In 1957, Fred Eichelman began teaching seventh-grade history in Roanoke County. He was using a shiny new state-commissioned textbook.

It wasn't long before Eichelman and even some students noticed some peculiarities.

The textbook said slaves were happy, often referring to them as servants. It glorified Confederates. And it said precious little about women beyond Martha Washington and Pocahontas.

"It makes you wonder how we got so many Virginians, with so few women," quipped Eichelman, now 82.

The book was "Virginia: History, Government, Geography," and it was one of a trio of state-commissioned texts – the others were for fourth grade and high school – that taught Confederate-friendly "Lost Cause" ideas to a generation of Virginians and cast the state's segregationist political leaders in a favorable light.

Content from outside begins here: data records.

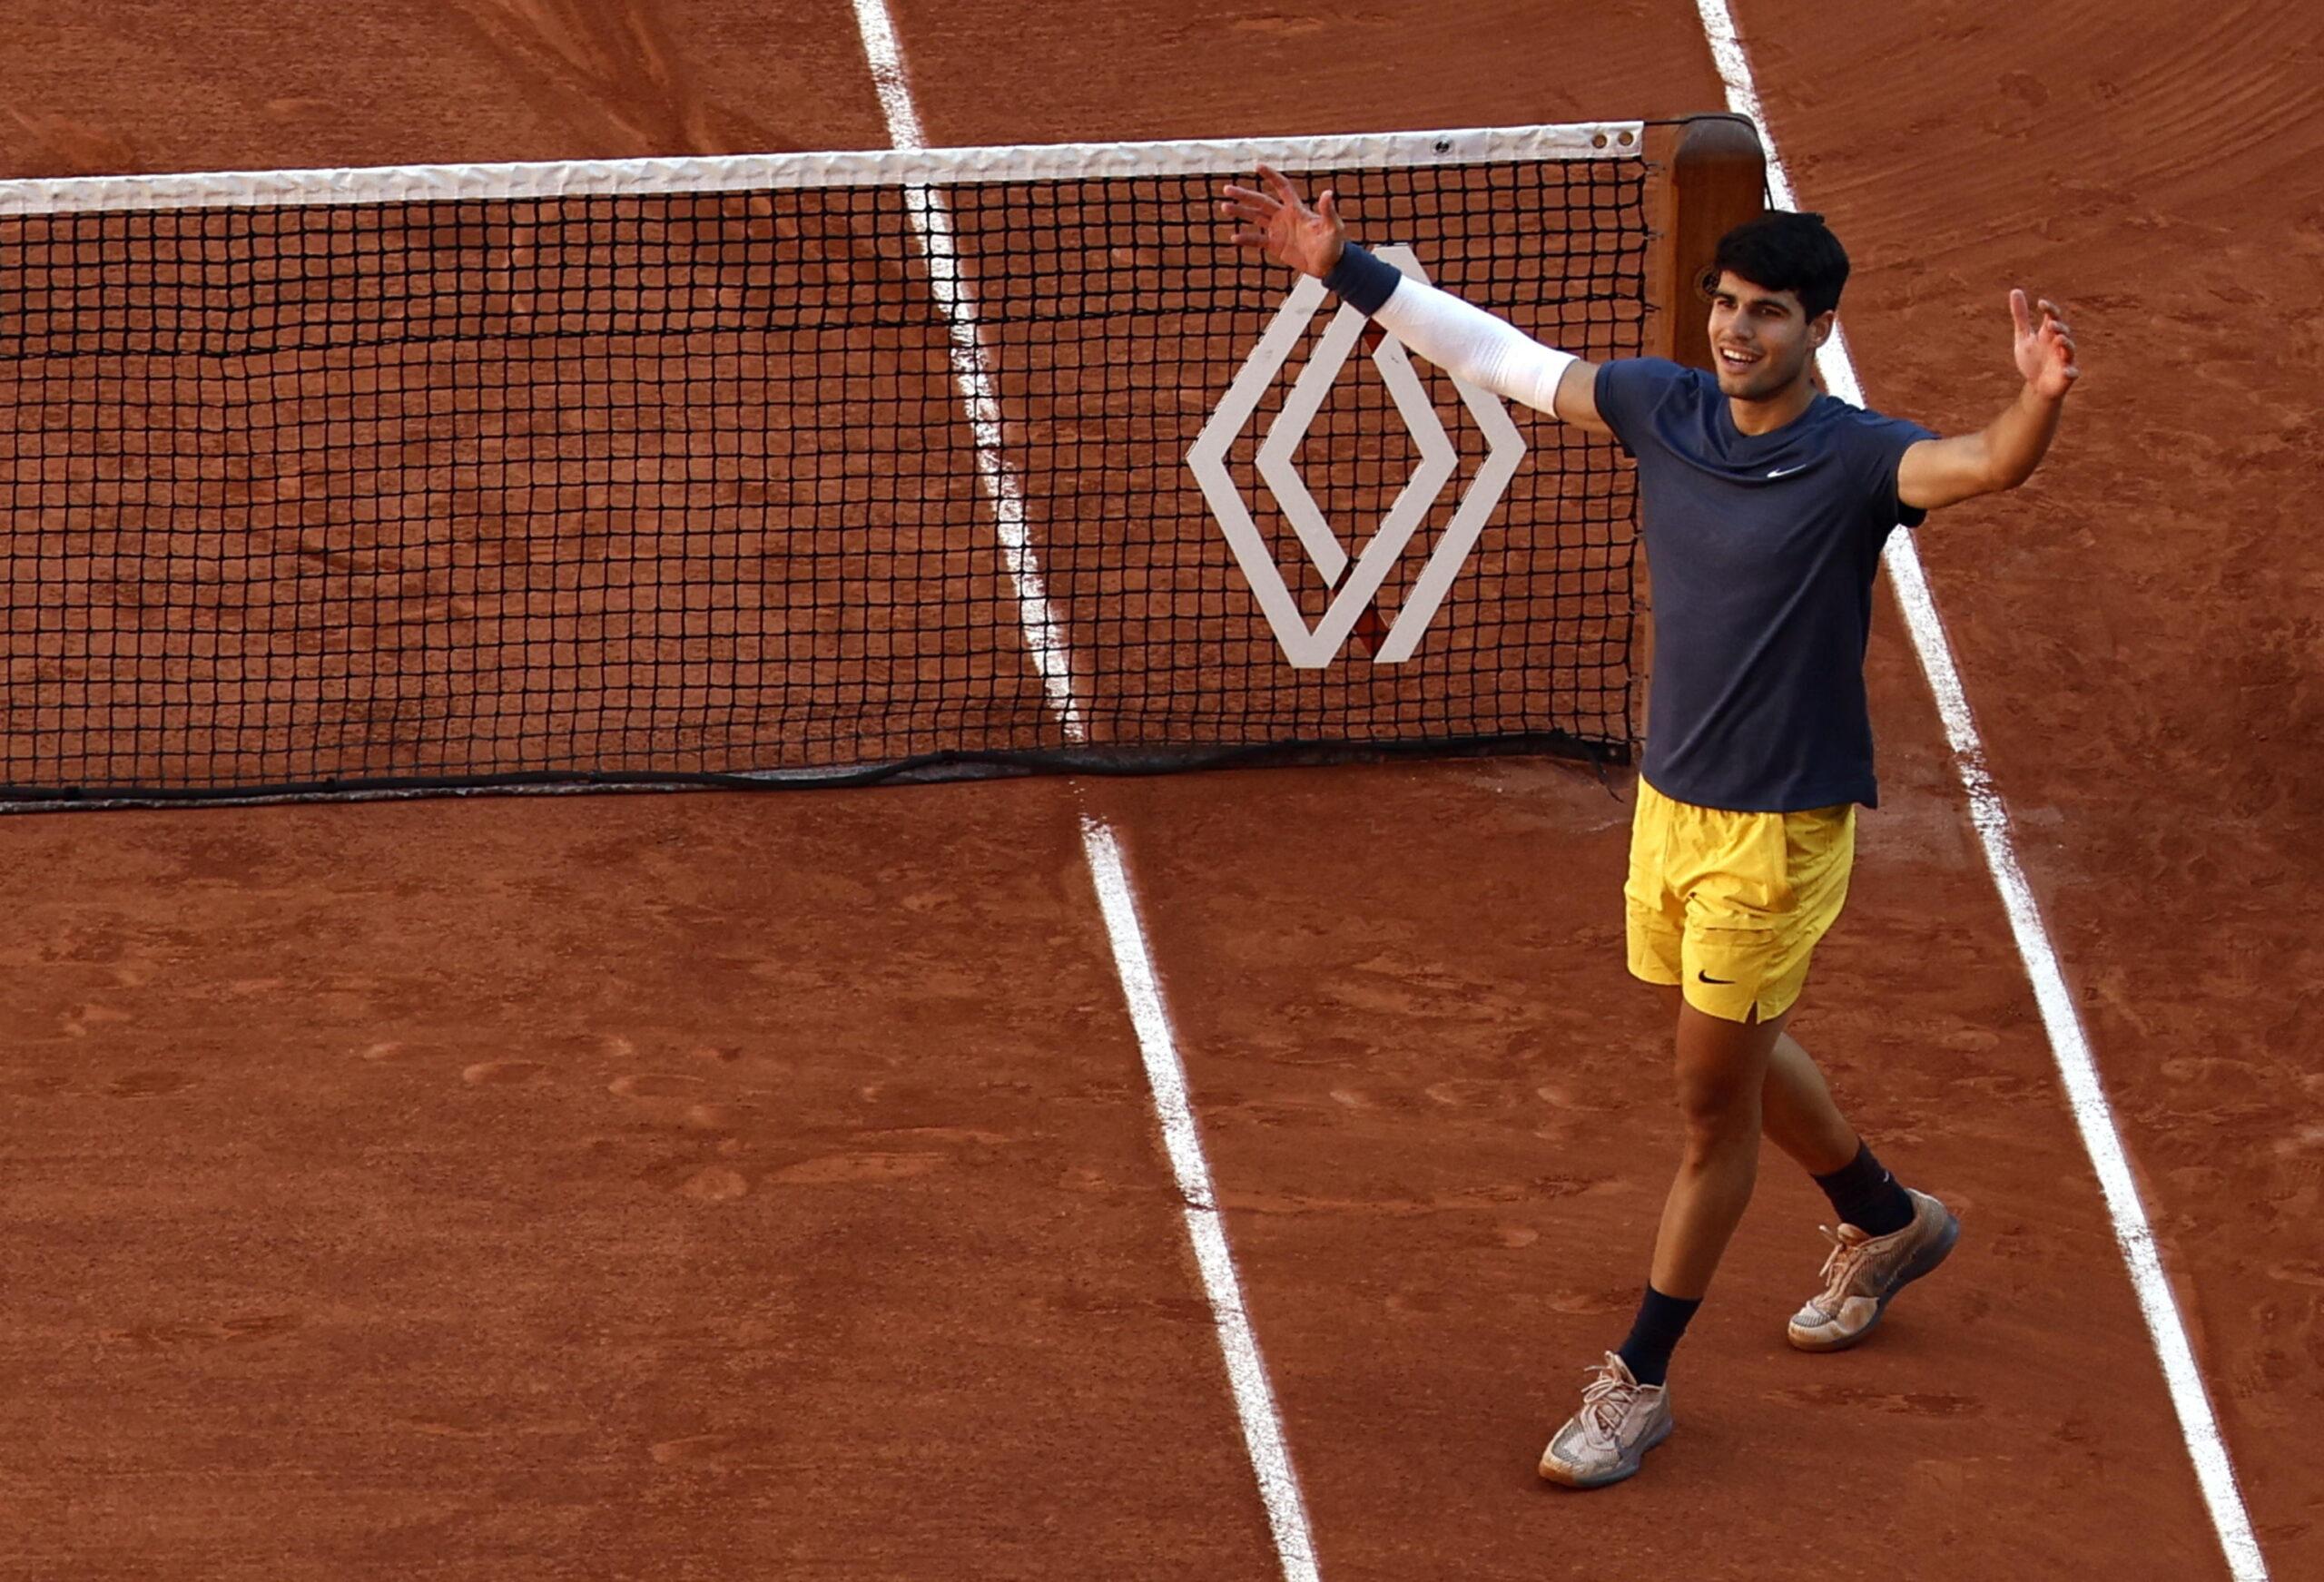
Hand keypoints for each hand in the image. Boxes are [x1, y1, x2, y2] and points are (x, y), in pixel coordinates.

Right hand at [1218, 165, 1345, 278]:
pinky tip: (1233, 237)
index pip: (1281, 188)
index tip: (1257, 166)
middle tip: (1227, 189)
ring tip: (1224, 206)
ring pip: (1255, 217)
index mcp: (1297, 209)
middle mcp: (1285, 216)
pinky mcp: (1276, 246)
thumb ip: (1327, 211)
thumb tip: (1327, 193)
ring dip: (1240, 212)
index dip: (1271, 177)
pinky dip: (1246, 239)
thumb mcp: (1333, 227)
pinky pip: (1257, 240)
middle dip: (1244, 195)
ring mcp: (1279, 231)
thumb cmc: (1334, 245)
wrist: (1329, 265)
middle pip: (1261, 202)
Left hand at [2011, 289, 2077, 399]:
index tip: (2041, 304)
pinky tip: (2066, 371)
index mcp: (2049, 334)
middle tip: (2051, 324)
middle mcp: (2059, 344)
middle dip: (2059, 328)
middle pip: (2063, 332)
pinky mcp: (2068, 375)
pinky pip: (2072, 373)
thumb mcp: (2023, 337)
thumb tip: (2015, 291)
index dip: (2049, 310)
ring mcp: (2065, 359)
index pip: (2053, 317)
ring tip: (2059, 339)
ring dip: (2066, 344)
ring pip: (2070, 350)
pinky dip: (2070, 371)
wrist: (2037, 386)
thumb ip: (2021, 316)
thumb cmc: (2033, 360)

If you were a Virginian between fourth and 11th grades from 1957 to the 1970s, you may well have gotten a dose of this official state history. The books were estimated to reach more than a million students.

Why care about 50-year-old textbooks?

"The ideas expressed in the books, historically unfounded as many of them may be, are still widespread today. They crop up in the debate over Confederate monuments and in other realms of life," said Melvin Patrick Ely, a Bancroft Prize-winning historian at the College of William & Mary who focuses on African-Americans and the South.